Pirate versus Pirate
Out of the Box Publishing
Designed by Max Winter Osterhaus, Ellen Winter, and Al Waller
Linked in name, art design, and cute little sculptures, Pirate versus Pirate is a spiritual sequel to last year’s Ninja versus Ninja. I liked that two-player game, but given that two-players isn’t the way I usually play games, Ninja versus Ninja was pretty quickly moved to the back shelf of the game closet. Pirate versus Pirate is a bit of a rarity as it is designed specifically for three players. Though I’m sure two-player games are more played and more common than three-player games in general, I find myself in three-player games more often than any other number. The problem with that is most games are terrible with three players—at least games that have any kind of conflict. Most commonly, two of the players in a game start picking on one another, and the third player breezes to an easy victory. I’ve also seen a lot of games where two players both pick on the third player and that player has no chance of winning. In either scenario, fun, certainly, has not been had by all. So, when I heard that Pirate versus Pirate was primarily a three-player game (it will play two, though I don’t recommend it), I was both excited and worried. If it handled three players well, it would certainly find some table time in my group. If not, like Ninja versus Ninja, it would likely sit on the shelf gathering dust.
So, how did it turn out? Pretty well.
First, I’ll take a look at the components. As you can see from the picture below, Pirate versus Pirate is a cool-looking game. The pirate sculpts from Dork Tower’s John Kovalic are just awesome. I didn’t really expect him to be able to top the ninjas from Ninja versus Ninja, but the pirates are even cooler looking. I found myself wondering what other games I could use them for so they could be seen by more players. The board is a triangular map board with three silver coins and one gold coin placed in the middle of the board, equidistant from the three starting areas. The coins are attractive, but made of light plastic making them feel pretty insignificant in the hand.
And, it would make sense if they were heavier and more impressive, because the coins are the focus of the game. To win the game, a player must pick up two silver coins or the single gold coin and return it to the appropriate spot on their home base.
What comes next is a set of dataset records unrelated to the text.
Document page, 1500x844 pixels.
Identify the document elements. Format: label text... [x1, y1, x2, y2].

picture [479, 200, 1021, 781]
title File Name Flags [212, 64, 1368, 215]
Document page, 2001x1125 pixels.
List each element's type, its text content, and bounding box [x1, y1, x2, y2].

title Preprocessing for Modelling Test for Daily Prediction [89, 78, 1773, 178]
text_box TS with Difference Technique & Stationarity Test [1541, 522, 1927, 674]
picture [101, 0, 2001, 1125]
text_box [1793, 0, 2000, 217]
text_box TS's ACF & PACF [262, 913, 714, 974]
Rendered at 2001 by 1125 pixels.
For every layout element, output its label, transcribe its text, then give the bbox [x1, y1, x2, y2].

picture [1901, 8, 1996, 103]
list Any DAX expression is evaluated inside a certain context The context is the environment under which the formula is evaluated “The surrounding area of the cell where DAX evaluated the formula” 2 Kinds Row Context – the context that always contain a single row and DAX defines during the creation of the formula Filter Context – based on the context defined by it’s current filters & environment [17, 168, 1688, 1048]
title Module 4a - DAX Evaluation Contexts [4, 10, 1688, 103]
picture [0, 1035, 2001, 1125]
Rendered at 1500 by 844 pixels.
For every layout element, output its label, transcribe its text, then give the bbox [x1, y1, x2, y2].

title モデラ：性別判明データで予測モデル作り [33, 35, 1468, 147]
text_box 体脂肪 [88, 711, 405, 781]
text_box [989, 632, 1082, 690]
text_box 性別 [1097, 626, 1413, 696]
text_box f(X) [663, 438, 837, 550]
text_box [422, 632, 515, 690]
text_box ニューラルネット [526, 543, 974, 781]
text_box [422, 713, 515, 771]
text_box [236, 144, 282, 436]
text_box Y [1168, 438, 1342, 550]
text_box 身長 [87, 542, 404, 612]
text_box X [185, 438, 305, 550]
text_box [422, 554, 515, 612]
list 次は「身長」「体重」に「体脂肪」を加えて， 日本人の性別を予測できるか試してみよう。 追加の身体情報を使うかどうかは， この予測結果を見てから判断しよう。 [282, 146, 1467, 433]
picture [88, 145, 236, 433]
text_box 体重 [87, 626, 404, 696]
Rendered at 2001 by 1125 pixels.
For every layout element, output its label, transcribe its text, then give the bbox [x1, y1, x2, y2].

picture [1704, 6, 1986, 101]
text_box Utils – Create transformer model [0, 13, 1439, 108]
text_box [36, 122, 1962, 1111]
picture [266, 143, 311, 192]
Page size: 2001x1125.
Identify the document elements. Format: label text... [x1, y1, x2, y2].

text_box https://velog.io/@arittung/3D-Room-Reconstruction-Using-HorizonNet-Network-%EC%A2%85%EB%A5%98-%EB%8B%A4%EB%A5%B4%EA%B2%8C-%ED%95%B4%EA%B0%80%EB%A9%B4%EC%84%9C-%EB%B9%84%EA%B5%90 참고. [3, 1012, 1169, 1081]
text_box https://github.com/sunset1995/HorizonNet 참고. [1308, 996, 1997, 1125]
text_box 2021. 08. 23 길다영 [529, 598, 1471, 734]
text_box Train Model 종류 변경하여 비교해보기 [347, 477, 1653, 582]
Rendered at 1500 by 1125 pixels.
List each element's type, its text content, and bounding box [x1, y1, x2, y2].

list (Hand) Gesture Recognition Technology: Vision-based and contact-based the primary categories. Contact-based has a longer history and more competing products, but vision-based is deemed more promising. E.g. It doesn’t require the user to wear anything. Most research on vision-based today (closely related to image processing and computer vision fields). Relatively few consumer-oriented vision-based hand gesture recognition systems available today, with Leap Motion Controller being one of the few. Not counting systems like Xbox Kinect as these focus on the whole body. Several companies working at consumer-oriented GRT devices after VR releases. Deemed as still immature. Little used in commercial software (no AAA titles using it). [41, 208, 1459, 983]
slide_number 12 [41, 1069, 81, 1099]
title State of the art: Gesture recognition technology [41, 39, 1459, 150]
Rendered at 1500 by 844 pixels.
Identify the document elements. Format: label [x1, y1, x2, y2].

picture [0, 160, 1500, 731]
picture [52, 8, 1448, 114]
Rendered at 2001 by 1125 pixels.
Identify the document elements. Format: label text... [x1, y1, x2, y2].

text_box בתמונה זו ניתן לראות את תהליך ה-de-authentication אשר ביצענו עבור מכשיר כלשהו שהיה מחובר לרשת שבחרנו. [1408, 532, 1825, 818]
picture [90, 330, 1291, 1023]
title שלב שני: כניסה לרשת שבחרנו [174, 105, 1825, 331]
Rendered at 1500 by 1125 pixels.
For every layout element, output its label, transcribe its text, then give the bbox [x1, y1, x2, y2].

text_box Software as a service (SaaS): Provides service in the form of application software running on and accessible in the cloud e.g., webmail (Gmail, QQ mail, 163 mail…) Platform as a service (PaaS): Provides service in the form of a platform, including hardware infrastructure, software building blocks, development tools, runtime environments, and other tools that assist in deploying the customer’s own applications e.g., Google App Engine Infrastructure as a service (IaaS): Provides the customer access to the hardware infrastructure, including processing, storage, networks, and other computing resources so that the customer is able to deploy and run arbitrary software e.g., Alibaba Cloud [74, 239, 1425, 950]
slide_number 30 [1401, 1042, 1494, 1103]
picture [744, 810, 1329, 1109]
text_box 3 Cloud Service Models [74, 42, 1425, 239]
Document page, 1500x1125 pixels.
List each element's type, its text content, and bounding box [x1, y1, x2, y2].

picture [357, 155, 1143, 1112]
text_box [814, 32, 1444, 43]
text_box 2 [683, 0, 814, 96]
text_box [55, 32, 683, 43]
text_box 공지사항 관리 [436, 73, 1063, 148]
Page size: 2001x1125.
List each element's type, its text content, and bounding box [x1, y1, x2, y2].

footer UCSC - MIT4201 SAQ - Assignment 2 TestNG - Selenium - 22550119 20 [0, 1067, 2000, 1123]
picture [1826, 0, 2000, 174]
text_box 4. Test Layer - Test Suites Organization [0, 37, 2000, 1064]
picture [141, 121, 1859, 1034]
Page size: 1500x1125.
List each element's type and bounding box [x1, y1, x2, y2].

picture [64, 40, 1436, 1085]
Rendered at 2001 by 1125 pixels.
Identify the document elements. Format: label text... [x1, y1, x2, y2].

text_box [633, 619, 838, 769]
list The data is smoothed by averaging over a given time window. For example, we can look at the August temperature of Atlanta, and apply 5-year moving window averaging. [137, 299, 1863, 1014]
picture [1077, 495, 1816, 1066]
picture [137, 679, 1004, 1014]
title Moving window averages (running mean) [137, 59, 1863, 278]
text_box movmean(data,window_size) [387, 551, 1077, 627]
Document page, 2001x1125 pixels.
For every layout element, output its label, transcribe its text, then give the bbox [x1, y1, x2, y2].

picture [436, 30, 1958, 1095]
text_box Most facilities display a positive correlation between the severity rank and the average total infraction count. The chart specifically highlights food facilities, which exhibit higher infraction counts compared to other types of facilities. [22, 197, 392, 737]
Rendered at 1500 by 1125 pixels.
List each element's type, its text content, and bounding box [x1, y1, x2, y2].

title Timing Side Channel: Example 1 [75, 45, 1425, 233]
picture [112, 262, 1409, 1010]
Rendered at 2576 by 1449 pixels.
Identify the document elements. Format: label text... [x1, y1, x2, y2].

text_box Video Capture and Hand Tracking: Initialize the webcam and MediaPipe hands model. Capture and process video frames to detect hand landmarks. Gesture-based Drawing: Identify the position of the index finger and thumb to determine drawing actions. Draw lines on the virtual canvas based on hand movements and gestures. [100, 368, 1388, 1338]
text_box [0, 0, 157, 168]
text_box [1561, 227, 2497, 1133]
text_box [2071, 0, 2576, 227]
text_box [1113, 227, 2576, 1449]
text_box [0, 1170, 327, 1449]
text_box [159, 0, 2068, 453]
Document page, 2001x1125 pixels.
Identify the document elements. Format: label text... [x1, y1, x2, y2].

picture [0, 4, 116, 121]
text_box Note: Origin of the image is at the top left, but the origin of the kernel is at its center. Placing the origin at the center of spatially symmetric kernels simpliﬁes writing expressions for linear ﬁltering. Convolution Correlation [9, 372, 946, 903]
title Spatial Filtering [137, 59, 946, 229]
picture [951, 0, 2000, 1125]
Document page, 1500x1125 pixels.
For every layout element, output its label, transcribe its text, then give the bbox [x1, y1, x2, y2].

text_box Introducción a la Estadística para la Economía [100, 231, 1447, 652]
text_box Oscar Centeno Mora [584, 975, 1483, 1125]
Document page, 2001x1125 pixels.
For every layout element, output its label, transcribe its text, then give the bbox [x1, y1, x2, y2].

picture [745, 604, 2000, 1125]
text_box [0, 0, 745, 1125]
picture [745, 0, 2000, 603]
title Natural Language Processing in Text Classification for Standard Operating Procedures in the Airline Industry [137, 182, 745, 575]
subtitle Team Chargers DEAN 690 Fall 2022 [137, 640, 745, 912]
Moving is accomplished by rolling two four-sided dice (These are cleverly designed four-sided dice, but I think I would rather have the traditional four-sided dice). So, there is the roll-and-move component so common in traditional American board games and so maligned by the designer game community. If you have too much of an allergy to randomness in your board games, look elsewhere. The dice rolls are of upmost importance. If one player rolls way above average and another way below average, the high-roller will win every time regardless of strategy.
Luckily, there are plenty of rolls in the game, so the luck usually balances out. And, you are not always looking for a high roll because of the strict movement rules.
- · A player must move just one pirate a number of spaces equal to the total of the two dice
- · A player may not move through another pirate (the opponent’s or his own)
- · A player may pick up a coin mid-move, but cannot drop off a coin mid move nor deliver a coin mid-move
- · While carrying a coin, a pirate may not move through or onto a spot containing a coin, nor may he attack another pirate
- · A pirate must land on the coin drop-off spot by exact count of his total move
These rules mean rolling high isn’t always the answer (though it will help you keep the action on your corner of the board), and they mean you are often forced to make moves you might otherwise not make in order to not waste a roll.
A turn of the game goes very quickly. The player rolls the dice, totals them, and moves that exact number of spaces. If the player can land on an opposing pirate by exact count, that pirate is removed from the game. If a player moves onto or through a space containing a coin, he picks it up. Then, the next player goes and repeats the process. This continues until one of the players has met the victory conditions. This will involve a lot of jockeying around to get your own pirates out of the way and clear a path to your boat, a process often aided by your opponent’s as they take out figures through attacks.
So, does the game effectively deal with the three-player problems? I think it does to a point. Because everyone must venture out of their area to grab coins, and because those coins are limited, it is impossible to lose focus and ignore someone going for an easy victory. I suppose that another common problem with three-player games is still a problem: often Player B could stop Player A from winning by attacking the figure that is carrying the deciding coin but chooses to focus on his own coin and let Player C deal with it. If this happens and Player C gets no rolls that allow him to reach Player A’s pirate, then the game is handed to Player A. It is a charge that can be leveled at most three-player games and I’ve seen it happen with P vs P. That said, the game is light and fast, so I don’t need it to be perfectly balanced, just fun and not obscenely imbalanced, and P vs. P is good on that front.
For a roll and move game, it ends up being pretty clever and interesting. As long as none of the players spends too much time analyzing their board position and attempting to make the perfect move, the game is light and fast-playing. It works as a kid’s game. It works as filler on game nights. Given its price and the awesome components, I have no problem recommending the game for families and for gamers looking for a unique, three-player filler.